The vaccines are still providing strong protection, a year on from the initial two doses, says the scientist who developed the Oxford-AZ vaccine.
The UK’s vaccine advisory body is set to decide whether booster doses against Covid-19 are needed this autumn.
Prof Dame Sarah Gilbert told the BBC that offering a third booster dose to millions of people was “a complex decision”.
And she called for more vaccines to be licensed to increase supplies.
The Joint Committee on Vaccination and Immunisation (JCVI) has already said a third top-up dose should be offered to people with severely weakened immune systems, which accounts for up to half a million people in the UK.
But it has not decided if booster doses are needed to extend protection in larger numbers of people at high risk from Covid-19, including those normally eligible for a flu jab.
The UK reported a further 37,622 coronavirus cases on Friday, according to the latest government figures.
There have also been another 147 deaths of people who tested positive for the virus within the previous 28 days.
Prof Gilbert, who began designing the Oxford-AstraZeneca vaccine in early 2020 when Covid first emerged in China, said there were no signs of immunity waning in ongoing trials of the vaccine, which started in April 2020.
Blood tests on volunteers who had been vaccinated more than a year ago, showed they had signs of good protection.
“It’s the first dose of the vaccine that has the most impact, whoever you give that vaccine too,” she said.
“We get good protection after a single dose and then it’s improved by a second dose and we would expect to see it being maintained or possibly slightly improved then by third dose.
“As we would expect, with any other vaccine, we are seeing strong maintenance of the [immune] response.”
Prof Gilbert also said the world needed more doses and more vaccine supplies, so there didn’t need to be a choice between vaccinating one country over another.
“More doses are becoming available and we need to focus on getting those doses to countries that really need them,” she said, adding that many African countries had only vaccinated 2% of their population.

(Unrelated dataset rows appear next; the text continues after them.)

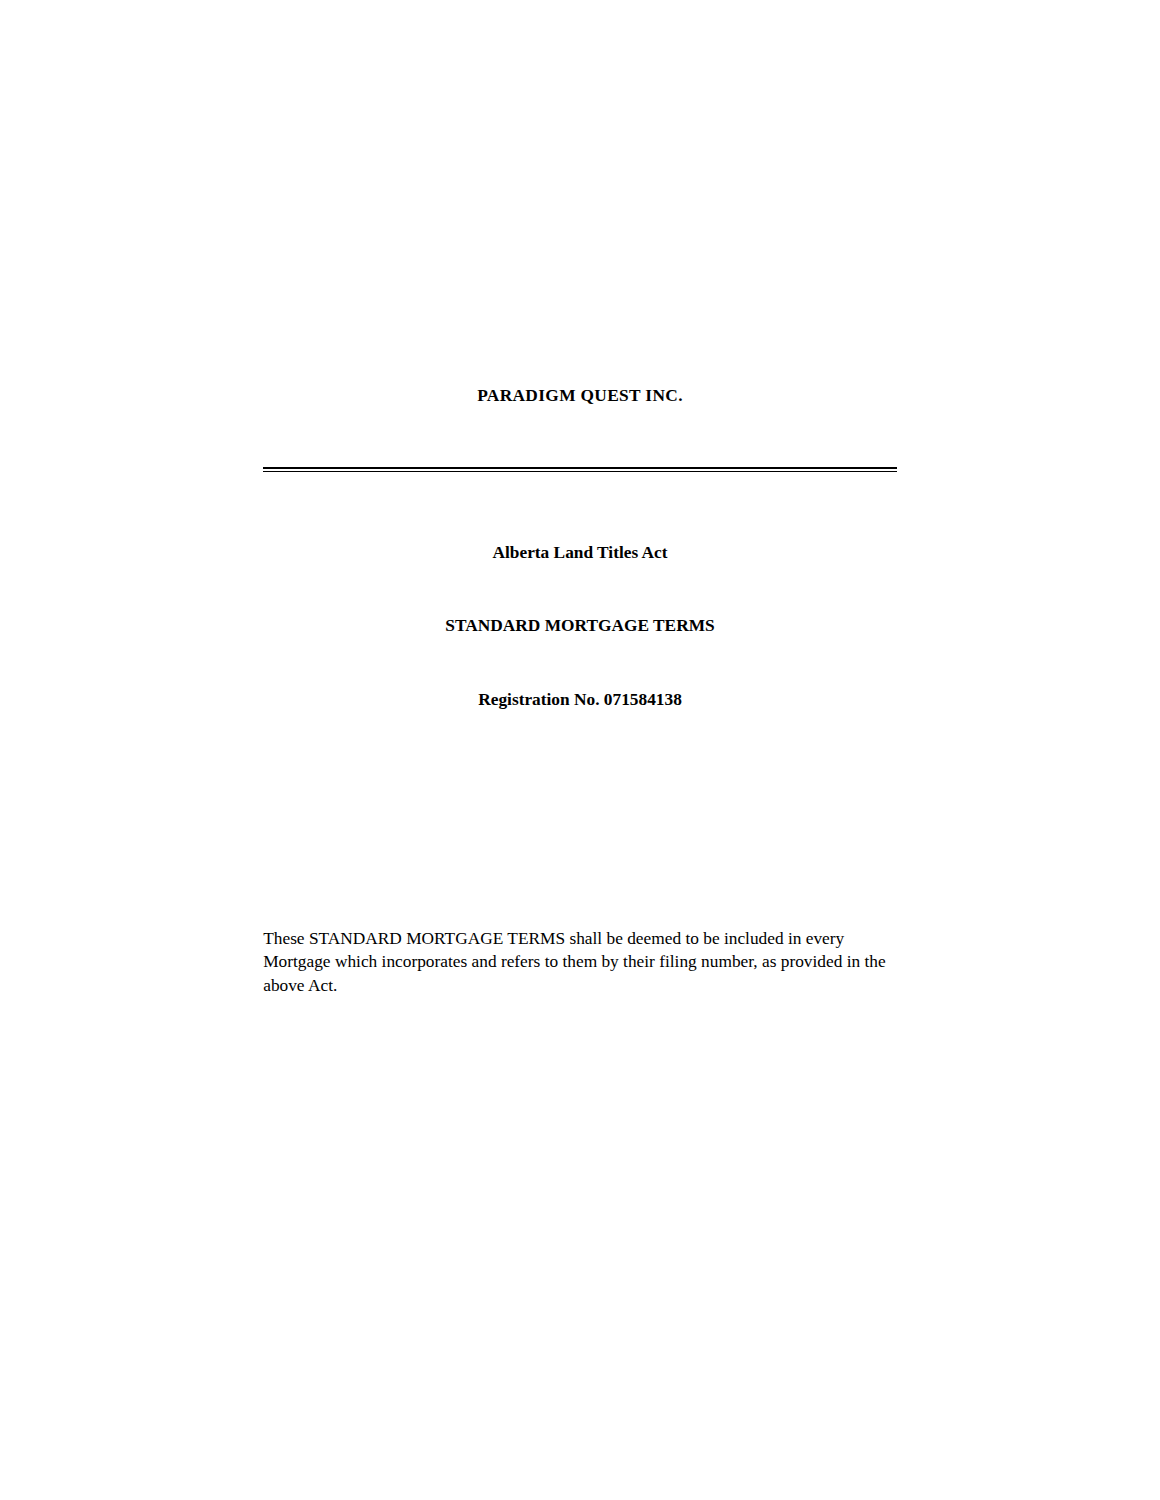PARADIGM QUEST INC.
Alberta Land Titles Act
STANDARD MORTGAGE TERMS
Registration No. 071584138
These STANDARD MORTGAGE TERMS shall be deemed to be included in every Mortgage which incorporates and refers to them by their filing number, as provided in the above Act.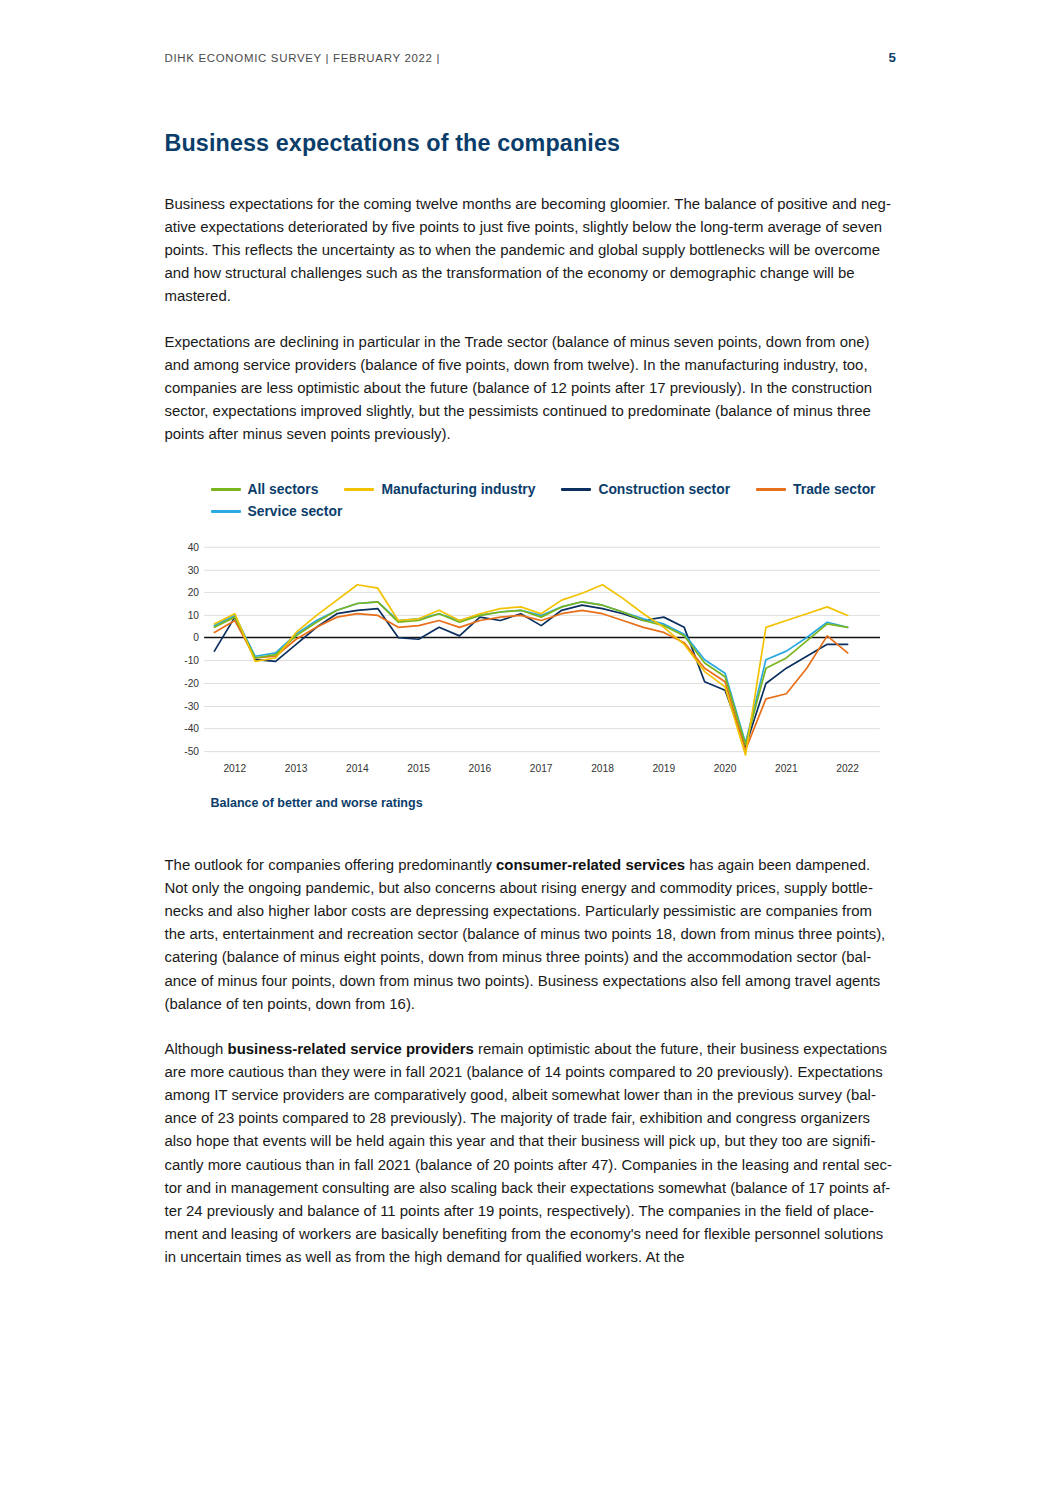DIHK Economic Survey | February 2022 | 5
Business expectations of the companies
Business expectations for the coming twelve months are becoming gloomier. The balance of positive and negative expectations deteriorated by five points to just five points, slightly below the long-term average of seven points. This reflects the uncertainty as to when the pandemic and global supply bottlenecks will be overcome and how structural challenges such as the transformation of the economy or demographic change will be mastered.
Expectations are declining in particular in the Trade sector (balance of minus seven points, down from one) and among service providers (balance of five points, down from twelve). In the manufacturing industry, too, companies are less optimistic about the future (balance of 12 points after 17 previously). In the construction sector, expectations improved slightly, but the pessimists continued to predominate (balance of minus three points after minus seven points previously).
All sectors Manufacturing industry Construction sector Trade sector Service sector
40 30 20 10 0 -10 -20 -30 -40 -50 2012 2013 2014 2015 2016 2017 2018 2019 2020 2021 2022
Balance of better and worse ratings
The outlook for companies offering predominantly consumer-related services has again been dampened. Not only the ongoing pandemic, but also concerns about rising energy and commodity prices, supply bottlenecks and also higher labor costs are depressing expectations. Particularly pessimistic are companies from the arts, entertainment and recreation sector (balance of minus two points 18, down from minus three points), catering (balance of minus eight points, down from minus three points) and the accommodation sector (balance of minus four points, down from minus two points). Business expectations also fell among travel agents (balance of ten points, down from 16).
Although business-related service providers remain optimistic about the future, their business expectations are more cautious than they were in fall 2021 (balance of 14 points compared to 20 previously). Expectations among IT service providers are comparatively good, albeit somewhat lower than in the previous survey (balance of 23 points compared to 28 previously). The majority of trade fair, exhibition and congress organizers also hope that events will be held again this year and that their business will pick up, but they too are significantly more cautious than in fall 2021 (balance of 20 points after 47). Companies in the leasing and rental sector and in management consulting are also scaling back their expectations somewhat (balance of 17 points after 24 previously and balance of 11 points after 19 points, respectively). The companies in the field of placement and leasing of workers are basically benefiting from the economy's need for flexible personnel solutions in uncertain times as well as from the high demand for qualified workers. At the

Health Secretary Sajid Javid said on Thursday he was awaiting “final advice” from the JCVI, but was “confident” a booster programme would start later this month.
Interim advice issued by the JCVI in July suggested more than 30 million people should receive a booster dose, including all adults over 50.
The UK medicines regulator (MHRA) has approved the use of Pfizer and AstraZeneca as Covid booster vaccines, paving the way for a rollout ahead of the winter.
Prof Sir Andrew Pollard, director of the Oxford Vaccine Group, agreed there is a “fire raging all around the world with huge pressure on health systems in many, many countries”.
He told BBC Radio 4’s Today programme the UK had a “moral obligation” to help other countries, adding: “There is such a big risk, morally from our perspective – there’s a risk to trade, there’s a risk to economies, but also these are our friends and colleagues who need to be protected, and we are losing them every day that goes by.”
Sir Andrew also said the UK still had high levels of protection from the virus, despite the fall in levels of people’s immune response after having had the vaccine. The JCVI needs to look at the issue of who is ending up in hospital after being infected as part of its considerations, he added.
More than 48.3 million people in the UK – 88.8% of the population aged over 16 – have had a first dose of a Covid-19 vaccine, while 43.7 million have had both doses.
The UK has ordered more than 540 million doses of seven of the most promising vaccines, including the four so far approved for use – Pfizer, Oxford-AstraZeneca, Moderna and Janssen.
However, there are vast differences in the pace of progress in different parts of the world, and the government has pledged to donate 100 million surplus jabs to poorer countries before the middle of 2022.